INVESTMENT OBJECTIVE

The Fund seeks to reflect generally the performance of the price of bitcoin. The Fund seeks to reflect such performance before payment of the Fund’s expenses and liabilities. The Shares are intended to constitute a simple means of making an investment similar to an investment in bitcoin rather than by acquiring, holding and trading bitcoin directly on a peer-to-peer or other basis or via a digital asset exchange. The Shares have been designed to remove the obstacles represented by the complexities and operational burdens involved in a direct investment in bitcoin, while at the same time having an intrinsic value that reflects, at any given time, the investment exposure to the bitcoin owned by the Fund at such time, less the Fund’s expenses and liabilities. Although the Shares are not the exact equivalent of a direct investment in bitcoin, they provide investors with an alternative method of achieving investment exposure to bitcoin through the securities market, which may be more familiar to them.
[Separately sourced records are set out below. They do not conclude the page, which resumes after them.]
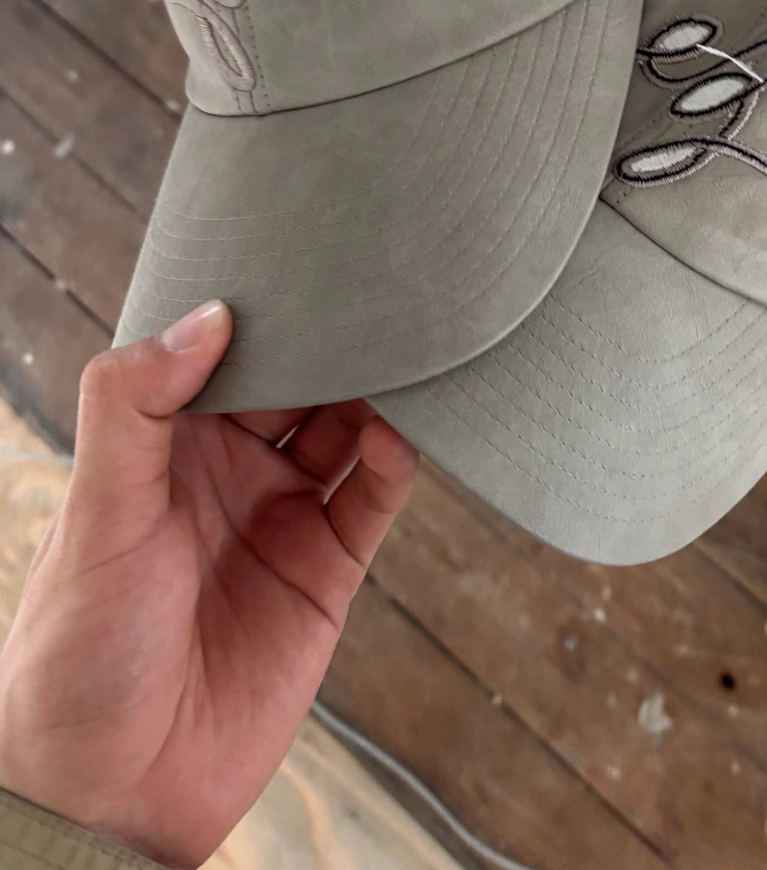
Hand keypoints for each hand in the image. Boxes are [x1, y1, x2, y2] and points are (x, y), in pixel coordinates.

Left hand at [0, 300, 418, 868]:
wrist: (112, 796)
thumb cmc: (72, 655)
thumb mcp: (96, 517)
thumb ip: (135, 409)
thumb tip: (208, 317)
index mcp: (163, 445)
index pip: (222, 351)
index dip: (261, 307)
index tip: (301, 256)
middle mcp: (227, 470)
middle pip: (298, 379)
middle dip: (333, 338)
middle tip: (378, 289)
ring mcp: (281, 517)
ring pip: (347, 427)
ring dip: (378, 389)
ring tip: (409, 351)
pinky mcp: (326, 573)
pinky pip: (376, 497)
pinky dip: (400, 460)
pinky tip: (405, 433)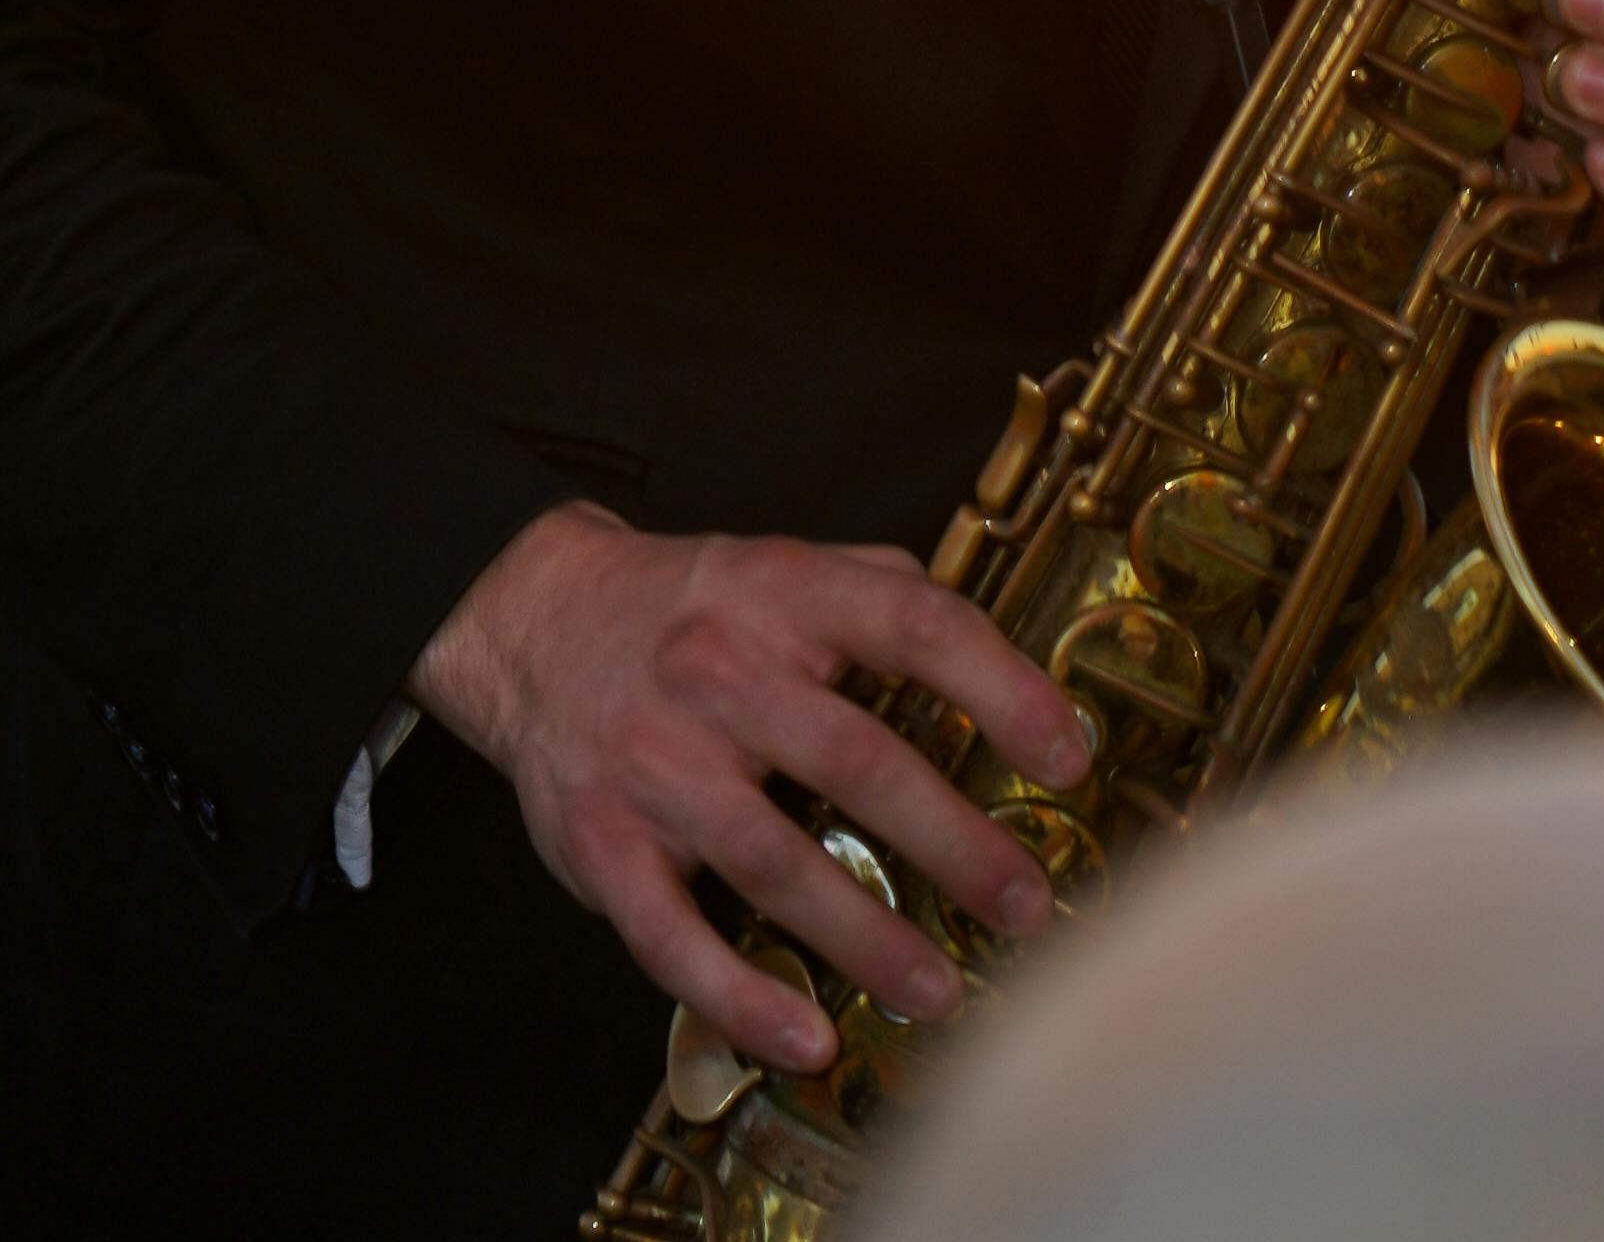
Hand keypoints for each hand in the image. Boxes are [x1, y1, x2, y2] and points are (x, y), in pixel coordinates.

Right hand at [409, 501, 1093, 1082]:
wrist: (534, 620)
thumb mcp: (785, 564)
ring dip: (864, 937)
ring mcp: (657, 763)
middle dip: (953, 842)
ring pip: (773, 861)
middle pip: (854, 760)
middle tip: (1026, 903)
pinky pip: (672, 937)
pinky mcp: (604, 845)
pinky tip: (807, 1039)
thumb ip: (883, 596)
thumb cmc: (690, 606)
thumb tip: (1002, 663)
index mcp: (782, 591)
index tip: (1069, 755)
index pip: (912, 623)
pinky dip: (740, 998)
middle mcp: (720, 673)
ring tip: (941, 990)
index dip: (1000, 687)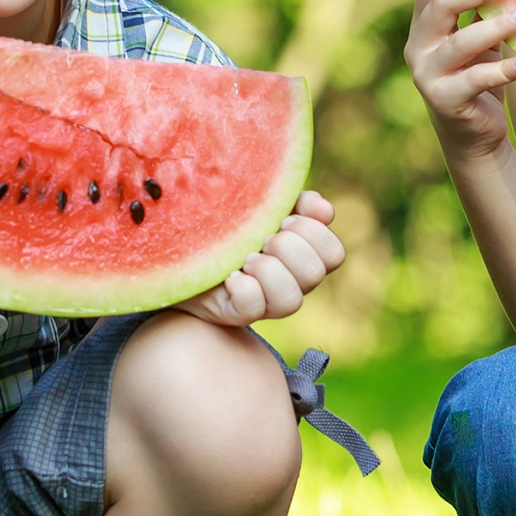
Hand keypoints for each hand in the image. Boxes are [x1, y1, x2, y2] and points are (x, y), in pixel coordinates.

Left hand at [176, 192, 342, 325]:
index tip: (285, 218)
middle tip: (263, 238)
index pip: (334, 254)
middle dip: (288, 248)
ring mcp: (265, 302)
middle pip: (316, 273)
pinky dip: (242, 287)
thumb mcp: (262, 203)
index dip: (315, 234)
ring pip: (291, 299)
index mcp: (302, 256)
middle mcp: (290, 283)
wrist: (182, 246)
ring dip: (268, 270)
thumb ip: (295, 202)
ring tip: (246, 259)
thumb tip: (323, 208)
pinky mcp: (237, 314)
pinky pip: (252, 307)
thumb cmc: (228, 222)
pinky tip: (228, 275)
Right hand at [407, 0, 515, 163]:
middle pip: (441, 5)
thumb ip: (483, 13)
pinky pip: (477, 79)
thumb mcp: (479, 41)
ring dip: (497, 26)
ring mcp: (427, 75)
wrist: (474, 135)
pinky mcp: (445, 100)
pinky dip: (506, 69)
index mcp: (423, 26)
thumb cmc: (478, 77)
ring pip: (461, 42)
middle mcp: (418, 47)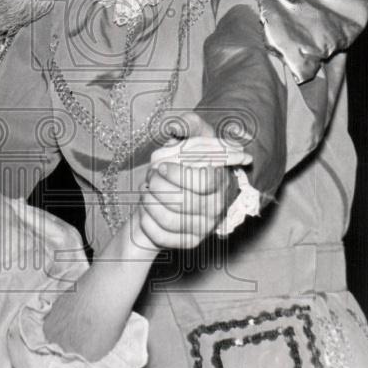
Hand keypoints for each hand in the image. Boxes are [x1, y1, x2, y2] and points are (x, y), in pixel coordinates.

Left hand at [135, 135, 250, 249]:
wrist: (166, 192)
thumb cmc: (179, 162)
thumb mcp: (186, 138)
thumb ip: (188, 125)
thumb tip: (176, 124)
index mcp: (222, 180)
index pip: (204, 181)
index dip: (177, 174)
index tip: (162, 167)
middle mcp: (217, 207)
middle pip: (184, 201)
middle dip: (158, 186)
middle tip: (151, 178)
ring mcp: (204, 227)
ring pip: (170, 219)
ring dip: (149, 203)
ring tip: (147, 193)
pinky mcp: (189, 242)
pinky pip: (161, 236)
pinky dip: (146, 221)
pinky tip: (147, 211)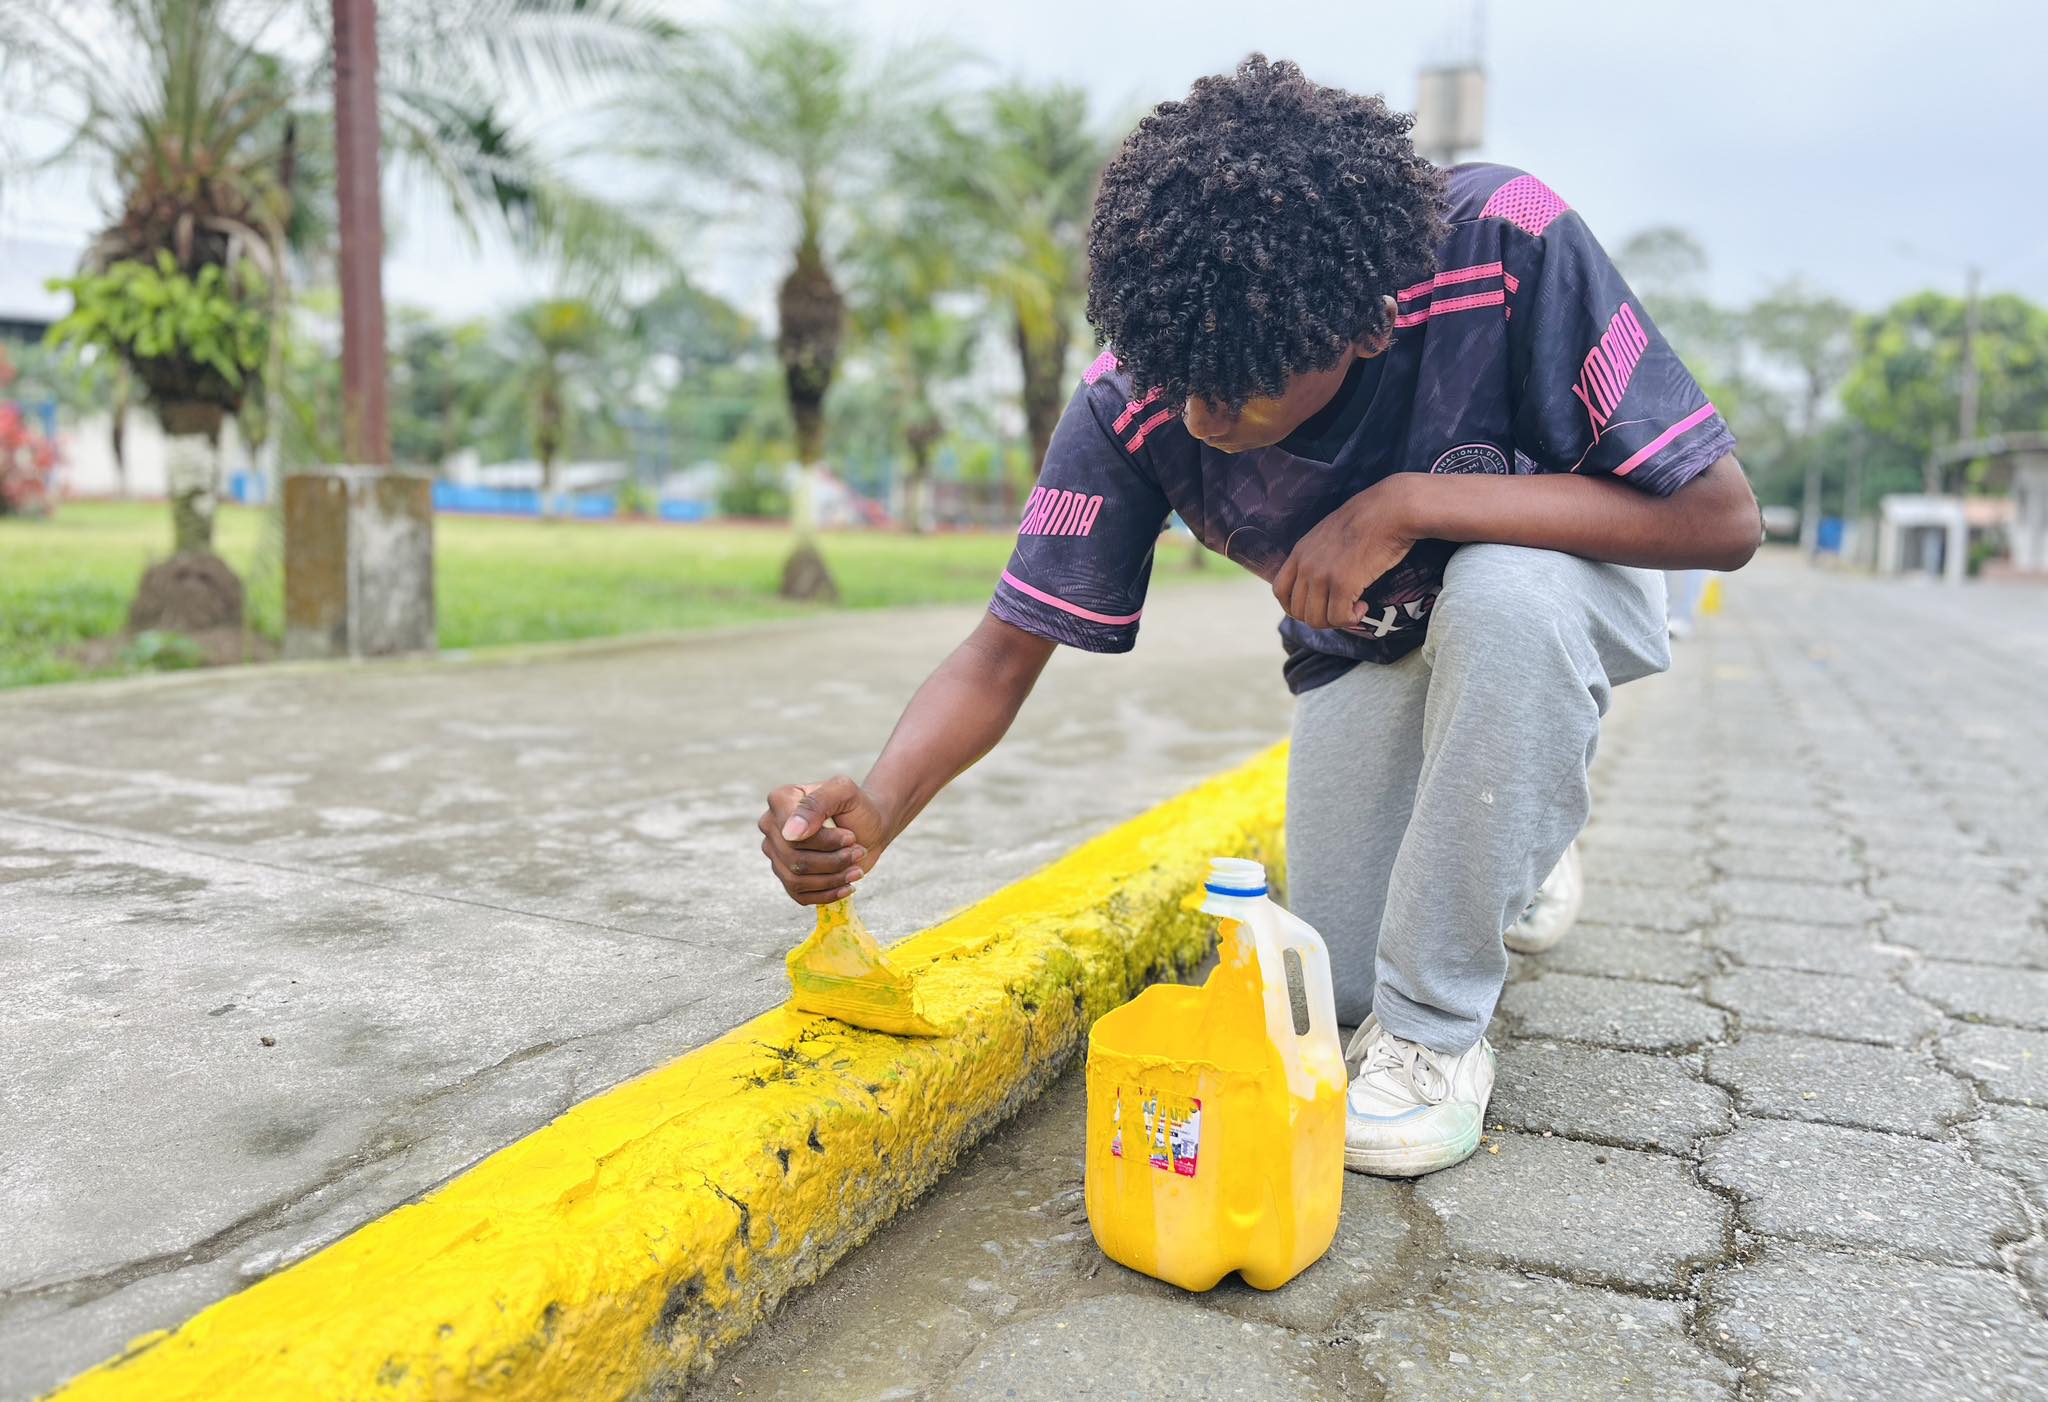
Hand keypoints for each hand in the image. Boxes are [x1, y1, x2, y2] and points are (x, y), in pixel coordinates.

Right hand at [758, 776, 894, 905]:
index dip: (824, 841)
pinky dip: (827, 894)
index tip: (850, 836)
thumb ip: (818, 802)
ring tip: (856, 868)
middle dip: (833, 860)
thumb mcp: (845, 792)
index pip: (792, 834)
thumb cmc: (857, 807)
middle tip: (858, 851)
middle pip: (794, 859)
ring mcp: (777, 853)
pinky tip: (847, 885)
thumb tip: (790, 833)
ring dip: (833, 877)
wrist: (869, 827)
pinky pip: (799, 895)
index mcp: (780, 800)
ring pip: (796, 879)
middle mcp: (771, 827)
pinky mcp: (788, 876)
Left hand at [1272, 478, 1420, 630]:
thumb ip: (1317, 555)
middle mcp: (1306, 565)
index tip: (1316, 608)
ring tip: (1355, 607)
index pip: (1280, 591)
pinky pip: (1339, 618)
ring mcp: (1322, 575)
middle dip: (1320, 617)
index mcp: (1300, 552)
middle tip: (1342, 609)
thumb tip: (1320, 583)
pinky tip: (1364, 606)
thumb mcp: (1329, 534)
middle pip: (1298, 611)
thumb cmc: (1368, 521)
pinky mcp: (1343, 584)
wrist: (1390, 511)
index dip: (1294, 607)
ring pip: (1316, 620)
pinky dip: (1352, 620)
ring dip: (1337, 620)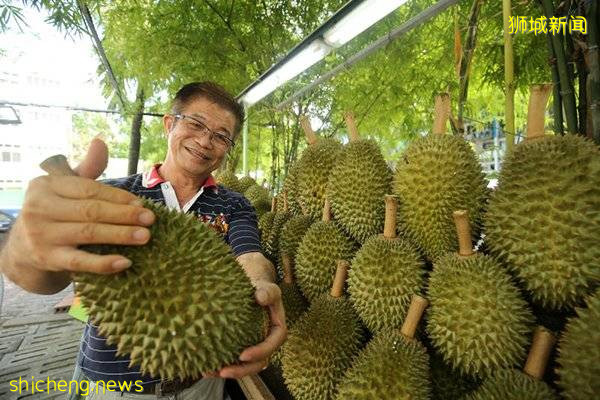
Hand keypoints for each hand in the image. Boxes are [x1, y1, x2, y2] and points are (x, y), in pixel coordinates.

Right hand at [0, 138, 155, 293]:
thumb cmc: (54, 212)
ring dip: (120, 235)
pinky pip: (80, 262)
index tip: (141, 203)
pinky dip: (104, 263)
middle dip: (124, 215)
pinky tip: (125, 262)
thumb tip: (100, 142)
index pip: (88, 190)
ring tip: (145, 236)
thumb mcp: (65, 188)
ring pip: (89, 233)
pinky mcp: (48, 259)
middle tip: (150, 219)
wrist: (22, 249)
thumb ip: (87, 168)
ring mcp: (42, 235)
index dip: (118, 197)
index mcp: (46, 186)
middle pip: (91, 211)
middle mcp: (40, 208)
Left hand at [217, 280, 287, 378]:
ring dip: (229, 372)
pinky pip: (234, 360)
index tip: (242, 355)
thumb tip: (260, 297)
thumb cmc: (261, 289)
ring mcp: (255, 347)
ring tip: (210, 372)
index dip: (259, 353)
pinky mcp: (242, 347)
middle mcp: (267, 343)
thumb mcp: (268, 288)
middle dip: (242, 371)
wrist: (254, 291)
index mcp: (277, 331)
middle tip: (224, 371)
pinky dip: (221, 364)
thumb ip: (268, 292)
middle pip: (258, 363)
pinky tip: (205, 366)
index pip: (271, 345)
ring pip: (245, 366)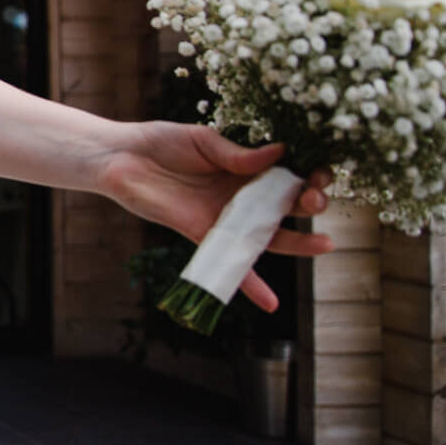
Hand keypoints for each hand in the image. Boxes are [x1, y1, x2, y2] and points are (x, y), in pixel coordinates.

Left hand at [98, 123, 333, 310]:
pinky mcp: (203, 234)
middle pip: (285, 205)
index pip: (289, 173)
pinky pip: (229, 262)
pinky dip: (248, 285)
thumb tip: (282, 153)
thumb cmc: (161, 142)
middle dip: (309, 204)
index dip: (310, 175)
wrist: (120, 158)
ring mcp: (224, 217)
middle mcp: (242, 194)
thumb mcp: (203, 140)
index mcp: (247, 166)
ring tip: (324, 245)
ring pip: (268, 235)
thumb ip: (238, 153)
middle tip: (316, 201)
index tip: (322, 174)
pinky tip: (271, 304)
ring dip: (297, 243)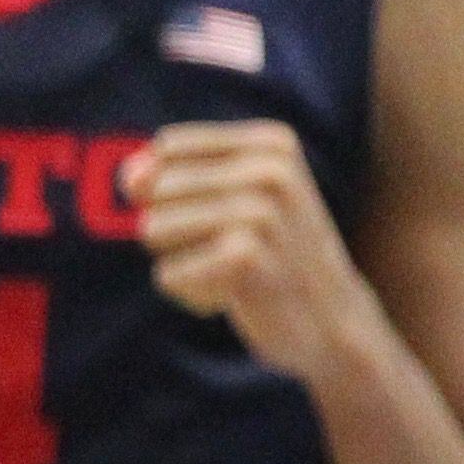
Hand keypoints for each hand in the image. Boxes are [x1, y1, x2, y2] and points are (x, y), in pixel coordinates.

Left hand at [123, 122, 373, 379]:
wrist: (333, 320)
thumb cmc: (271, 253)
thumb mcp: (228, 201)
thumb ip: (165, 176)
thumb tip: (130, 177)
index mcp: (271, 143)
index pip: (166, 149)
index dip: (170, 190)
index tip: (224, 214)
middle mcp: (270, 170)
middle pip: (155, 189)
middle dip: (174, 230)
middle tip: (230, 251)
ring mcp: (261, 212)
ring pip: (152, 228)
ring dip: (181, 261)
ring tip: (230, 272)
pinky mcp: (245, 258)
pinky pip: (166, 274)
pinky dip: (188, 293)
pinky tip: (234, 296)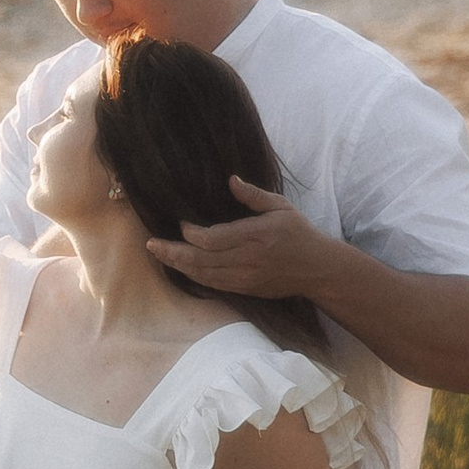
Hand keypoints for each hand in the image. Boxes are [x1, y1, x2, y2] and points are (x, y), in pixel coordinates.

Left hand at [146, 177, 328, 302]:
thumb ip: (253, 195)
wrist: (317, 269)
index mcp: (255, 236)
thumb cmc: (299, 233)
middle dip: (173, 252)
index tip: (181, 224)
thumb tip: (231, 180)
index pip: (213, 239)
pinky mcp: (245, 289)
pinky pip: (213, 285)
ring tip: (159, 254)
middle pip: (201, 260)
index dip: (191, 234)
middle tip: (151, 244)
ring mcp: (245, 278)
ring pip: (203, 275)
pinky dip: (193, 276)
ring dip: (178, 265)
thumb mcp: (281, 207)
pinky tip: (180, 267)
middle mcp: (247, 260)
An investment in Shares is:

Backed by bitcoin held by the Bitcoin Custodian on behalf of the Fund.

The Shares are backed by the assets of the Fund. The Bitcoin Custodian keeps custody of all of the Fund’s bitcoin, other than that which is maintained in the Trading Balance with the Prime Broker, in the Vault Balance. The Bitcoin Custodian keeps the private keys associated with the Fund’s bitcoin in the Vault Balance. The hardware, software, systems, and procedures of the Bitcoin Custodian may not be available or cost-effective for many investors to access directly. A portion of the Fund’s bitcoin holdings and cash holdings from time to time may temporarily be held with the Prime Broker, an affiliate of the Bitcoin Custodian, in the Trading Balance, in connection with creations and redemptions of Creation Units and the sale of bitcoin to pay the Sponsor’s fee and Fund expenses not assumed by the Sponsor, to the extent applicable, and in extraordinary circumstances, in connection with the liquidation of the Fund’s bitcoin. These periodic holdings held in the Trading Balance with the Prime Broker represent an omnibus claim on the Prime Broker’s bitcoin held on behalf of clients; these holdings exist across a combination of omnibus hot wallets, omnibus cold wallets or in accounts in the Prime Broker’s name on a trading venue (including third-party venues and the Prime Broker’s own execution venue) where the Prime Broker executes orders to buy and sell bitcoin on behalf of clients.

As convenient and easy to handle as any other investment in shares.

Investors may purchase and sell Shares through traditional securities brokerage accounts, and can avoid the complexities of handling bitcoin directly (e.g., managing wallets and public and private keys themselves, or interfacing with a trading platform), which some investors may not prefer or may find unfamiliar.

Exchange listed.

The Shares are listed and traded on the Cboe BZX Exchange under the ticker symbol “EZBC.”